They are naming professors like "Now That's What I Call Music" albums now?
(I genuinely can't find why there's a '90 there, suspect it's a copy/paste error?)
Memories use more mature fabrication processes, for which it is likely that electron microscopy already worked well enough.
The article is about a better method for processing the output of an electron microscope, which enables a better image resolution than in the past and the 3D reconstruction of the surface of the device. This is needed for the 2 nm/18A processes and their successors, for which the existing tools were insufficient.
Modern chip designs do include over-provisioned features, so designers can often selectively downgrade areas that are not viable.
Chenming Hu books about solar cell physics and semiconductors are quite accessible. =3
Actual operating life is often determined by the economic feedback loop which causes manufacturers to cut costs until basically all consumer products have roughly the same expected lifetime, regardless of the potential of the underlying technology.
* Or at least, the first millisecond after it starts using its normal operating clock, which might not be the very first millisecond
Which is why, despite being a huge BEV proponent, laugh when I hear people say things as "BEV are inherently more reliable due to having no transmission and less moving parts that could break". It might have been true in the early stage, that we're currently at the end of, but we already know that the reliability of a second-hand mid-range ICE car is what market has been bearing for decades, so we can be certain BEVs will be "value-optimized" until they are just as unreliable.

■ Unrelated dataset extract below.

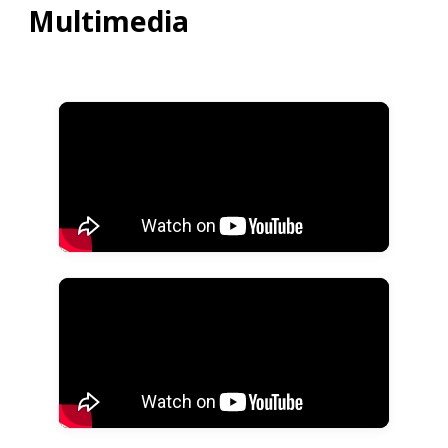
Multimedia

Anyone that has had to deal with a carbureted engine, or old school hydraulic ‘computer’ based automatic transmission is never going to extol their reliability or ease of repair.

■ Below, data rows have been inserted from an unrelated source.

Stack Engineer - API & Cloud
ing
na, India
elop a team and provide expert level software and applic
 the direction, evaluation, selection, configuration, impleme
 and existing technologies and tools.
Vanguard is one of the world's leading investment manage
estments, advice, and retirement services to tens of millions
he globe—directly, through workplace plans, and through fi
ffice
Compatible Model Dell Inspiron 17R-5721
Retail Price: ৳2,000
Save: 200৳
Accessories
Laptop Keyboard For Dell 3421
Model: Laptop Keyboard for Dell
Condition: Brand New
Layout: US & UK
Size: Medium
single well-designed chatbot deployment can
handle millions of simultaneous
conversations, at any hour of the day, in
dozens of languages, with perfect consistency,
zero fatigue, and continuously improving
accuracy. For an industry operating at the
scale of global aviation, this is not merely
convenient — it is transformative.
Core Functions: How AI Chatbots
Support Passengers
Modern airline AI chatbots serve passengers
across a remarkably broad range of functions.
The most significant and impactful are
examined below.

Those also are doing 1/10th of the work (for things like automatic engine tuning, wear adjustment, on the fly power band adjustment, altitude adjustment, anti-pollution adjustment, etc).
The reason why people complain about modern cars is because computers have made it exceptionally easy to add massive amounts of new (and poorly tested, in many cases) functionality.
And even the equivalent of DRM.
If if you used current tech to implement the old feature set, and spent even a little effort making it open instead of DRM-ish, it could be even simpler and more reliable. But no one is doing that. Because it’s more profitable using it ‘for evil’, as it were.
Statistical process control is at the heart of profitability, and measurement of what we've actually built is how it gets its data. If the accuracy and frequency of measurement goes up, the control loop tightens accordingly.
Parameterizing features and defects is a really interesting multidisciplinary process. Figuring out how to correlate defects at EDS time with something that occurred 80 process steps ago is where all the money lives in the business. Once you draw the correlation, you can place it under SPC and people will automatically get paged in the middle of the night the moment something starts to drift into an unhappy range.